By Tetsushi Kajimoto and Rie Ishiguro
TOKYO (Reuters) - Japan's government proposed on Friday tax hikes worth around $146 billion (92 billion pounds) and selling stakes in a tobacco company and Tokyo's subway operator to help fund rebuilding from the devastating March 11 earthquake and tsunami.
The heavily indebted government faces a balancing act to secure funding for Japan's biggest rebuilding effort since the aftermath of World War Two without further straining its finances or choking off a frail economic recovery.
Income, corporate and consumption tax increases were among the options a government tax panel said it had proposed. Rises in other taxes such as those on tobacco, alcohol and gasoline were also suggested as the government seeks to raise 11.2 trillion yen (92.5 billion pounds).
To limit the tax burden, Tokyo is seeking to sell stakes in Japan Tobacco Inc and unlisted Tokyo Metro to fund rebuilding in areas devastated by the magnitude 9.0 quake and tsunami that left about 20,000 people dead or missing and triggered the world's worst nuclear crisis since the 1986 accident at Chernobyl.
"It is by no means easy for politicians to ask the people to shoulder a tax burden," Finance Minister Jun Azumi told reporters earlier on Friday.
"Since we are determined not to pass the debt to the next generation after such an unprecedented disaster, we have no choice but to ask for some burden on individuals and companies."
The Cabinet Office estimates that the proposed tax hikes could knock as much as 0.24 percentage points off Japan's real GDP growth in the first year if they were implemented from the fiscal year that starts next April.
THREE OPTIONS
In outlining its proposals, the government presented three options for tax increases for debate among ruling party officials from next week, before compiling a third extra budget to fund the rebuilding of the disaster-hit northeast.
Tokyo has already passed two supplementary budgets worth a total of 6 trillion yen and plans to spend 13 trillion yen more over five years, with the bulk of the spending to be covered by the next budget due some time next month.
The government is considering funding most of the third budget, expected to be worth around 11 trillion yen, with reconstruction bonds, a source close to the matter told Reuters on Thursday.
Extra tax revenues would be used to redeem the maturing bonds over a period of up to 10 years, according to the proposals.

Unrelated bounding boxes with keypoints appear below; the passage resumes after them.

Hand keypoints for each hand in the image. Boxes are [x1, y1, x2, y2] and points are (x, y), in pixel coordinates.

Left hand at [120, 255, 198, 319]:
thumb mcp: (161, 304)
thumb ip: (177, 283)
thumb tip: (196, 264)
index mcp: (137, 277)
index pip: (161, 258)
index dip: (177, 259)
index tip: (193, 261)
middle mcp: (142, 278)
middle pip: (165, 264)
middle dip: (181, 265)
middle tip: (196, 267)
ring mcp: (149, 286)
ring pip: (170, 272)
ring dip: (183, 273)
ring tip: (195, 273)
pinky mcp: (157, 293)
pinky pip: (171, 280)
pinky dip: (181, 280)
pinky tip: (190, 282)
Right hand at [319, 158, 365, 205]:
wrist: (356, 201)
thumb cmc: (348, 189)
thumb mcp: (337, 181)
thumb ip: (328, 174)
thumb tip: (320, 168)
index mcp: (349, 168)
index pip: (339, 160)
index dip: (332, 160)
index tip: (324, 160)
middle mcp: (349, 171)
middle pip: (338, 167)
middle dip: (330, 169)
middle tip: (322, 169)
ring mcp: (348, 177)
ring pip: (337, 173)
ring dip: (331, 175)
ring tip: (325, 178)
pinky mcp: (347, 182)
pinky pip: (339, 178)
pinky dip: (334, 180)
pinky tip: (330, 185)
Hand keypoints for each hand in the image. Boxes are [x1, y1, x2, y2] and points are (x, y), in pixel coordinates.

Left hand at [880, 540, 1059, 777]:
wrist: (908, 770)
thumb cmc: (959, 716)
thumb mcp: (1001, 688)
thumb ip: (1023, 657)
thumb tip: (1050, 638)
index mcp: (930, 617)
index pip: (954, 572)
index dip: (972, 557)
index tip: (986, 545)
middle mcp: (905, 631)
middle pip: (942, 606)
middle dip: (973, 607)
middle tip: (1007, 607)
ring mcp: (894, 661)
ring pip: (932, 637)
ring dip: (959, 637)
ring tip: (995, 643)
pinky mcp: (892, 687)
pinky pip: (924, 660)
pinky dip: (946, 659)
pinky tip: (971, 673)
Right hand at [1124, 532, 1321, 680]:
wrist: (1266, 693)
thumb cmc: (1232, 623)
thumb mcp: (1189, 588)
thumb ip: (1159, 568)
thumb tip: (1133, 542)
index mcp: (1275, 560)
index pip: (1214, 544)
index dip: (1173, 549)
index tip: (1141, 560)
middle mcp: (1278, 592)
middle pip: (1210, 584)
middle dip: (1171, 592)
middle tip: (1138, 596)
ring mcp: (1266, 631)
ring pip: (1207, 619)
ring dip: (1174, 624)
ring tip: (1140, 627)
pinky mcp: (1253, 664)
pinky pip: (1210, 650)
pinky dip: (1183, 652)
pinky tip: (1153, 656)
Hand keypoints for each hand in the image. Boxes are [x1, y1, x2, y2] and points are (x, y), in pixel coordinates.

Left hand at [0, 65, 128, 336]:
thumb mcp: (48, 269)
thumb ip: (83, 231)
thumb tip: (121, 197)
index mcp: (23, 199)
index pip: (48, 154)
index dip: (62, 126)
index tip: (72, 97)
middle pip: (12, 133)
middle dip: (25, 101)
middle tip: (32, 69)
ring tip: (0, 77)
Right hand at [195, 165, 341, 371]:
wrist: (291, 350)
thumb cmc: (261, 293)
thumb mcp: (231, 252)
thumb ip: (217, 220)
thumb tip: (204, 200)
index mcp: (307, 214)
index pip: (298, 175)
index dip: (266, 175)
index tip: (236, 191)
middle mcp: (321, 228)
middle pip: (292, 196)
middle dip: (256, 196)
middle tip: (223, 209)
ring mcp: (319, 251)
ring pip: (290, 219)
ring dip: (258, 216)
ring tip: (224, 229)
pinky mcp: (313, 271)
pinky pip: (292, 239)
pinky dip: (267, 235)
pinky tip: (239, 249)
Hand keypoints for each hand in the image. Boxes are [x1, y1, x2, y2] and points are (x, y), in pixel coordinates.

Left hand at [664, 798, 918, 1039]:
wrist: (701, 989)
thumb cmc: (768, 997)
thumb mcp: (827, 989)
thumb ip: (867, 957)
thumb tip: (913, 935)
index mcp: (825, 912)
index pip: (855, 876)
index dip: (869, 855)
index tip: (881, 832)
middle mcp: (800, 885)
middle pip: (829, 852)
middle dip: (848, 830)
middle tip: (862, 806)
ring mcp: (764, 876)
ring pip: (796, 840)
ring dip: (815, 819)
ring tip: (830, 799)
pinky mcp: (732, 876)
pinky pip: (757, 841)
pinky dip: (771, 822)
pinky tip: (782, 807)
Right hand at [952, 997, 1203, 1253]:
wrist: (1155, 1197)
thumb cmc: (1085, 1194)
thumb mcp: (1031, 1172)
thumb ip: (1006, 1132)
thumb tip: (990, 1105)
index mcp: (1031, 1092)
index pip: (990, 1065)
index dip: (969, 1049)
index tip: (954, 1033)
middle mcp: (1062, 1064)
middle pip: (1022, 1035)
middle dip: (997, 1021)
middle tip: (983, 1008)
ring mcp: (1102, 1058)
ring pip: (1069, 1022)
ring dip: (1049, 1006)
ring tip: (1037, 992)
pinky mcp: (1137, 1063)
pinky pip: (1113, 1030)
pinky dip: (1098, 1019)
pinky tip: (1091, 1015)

The larger-than-expected bond issuance would add to a debt pile that is already double the size of Japan's $5 trillion economy, although so far there have been no signs of strain in the Japanese government bond market, which is dominated by domestic investors.
Benchmark 10-year bonds are currently yielding just 1 percent, compared with around 2 percent for U.S. Treasuries of the same maturity.
LIMIT TAX BURDEN
Azumi said increases in income and corporate taxes would provide the bulk of reconstruction financing, while the government would seek other sources of financing to limit the tax burden.
The government tax panel proposed on Friday tapping non-tax revenues of 5 trillion yen, up from 3 trillion yen Tokyo was previously seeking.
To achieve this, Azumi said he would consider selling the state's holdings in Japan Tobacco and Tokyo Metro, calling them "leading options."
The government holds 50 percent of Japan Tobacco, valued at about 1.74 trillion yen, and 53 percent of Tokyo Metro, worth around 175 billion yen.
Japan Tobacco, the world's third-largest cigarette maker, has been lobbying the government for years to sell more of its stake. But to cut its stake, the government would have to go through a time-consuming process to change a law requiring it to hold half of the former state monopoly.
The Democratic Party has yet to form a consensus on funding strategies, with some arguing that the corporate tax, which the government has pledged to cut by 5 percentage points, should be left alone while others are pushing for increases in the sales tax as a funding tool.
The ruling party would then need to persuade a hostile opposition, which controls parliament's upper house, to agree on the tax plans. Tax hikes are hugely unpopular in Japan, although polls have shown the public is willing to accept temporary increases to pay for rebuilding from the disaster.
Since before the March disaster, the Democrat-led government has been seeking a cut in the corporate tax rate -- one of the highest among industrialised countries at around 40 percent -- to discourage a hollowing out of Japan's manufacturing sector and promote domestic investment.
With a rising yen threatening to derail the economy's recovery from a recession triggered by the March disaster, a ruling party policy panel proposed creating a fund to mitigate the strong currency's impact as one of its recommendations for the third extra budget.
The panel also called for tapping Japan's $1.2 trillion in foreign reserves to support corporate fund-raising as concerns mount over financial market strains from Europe's sovereign debt crisis.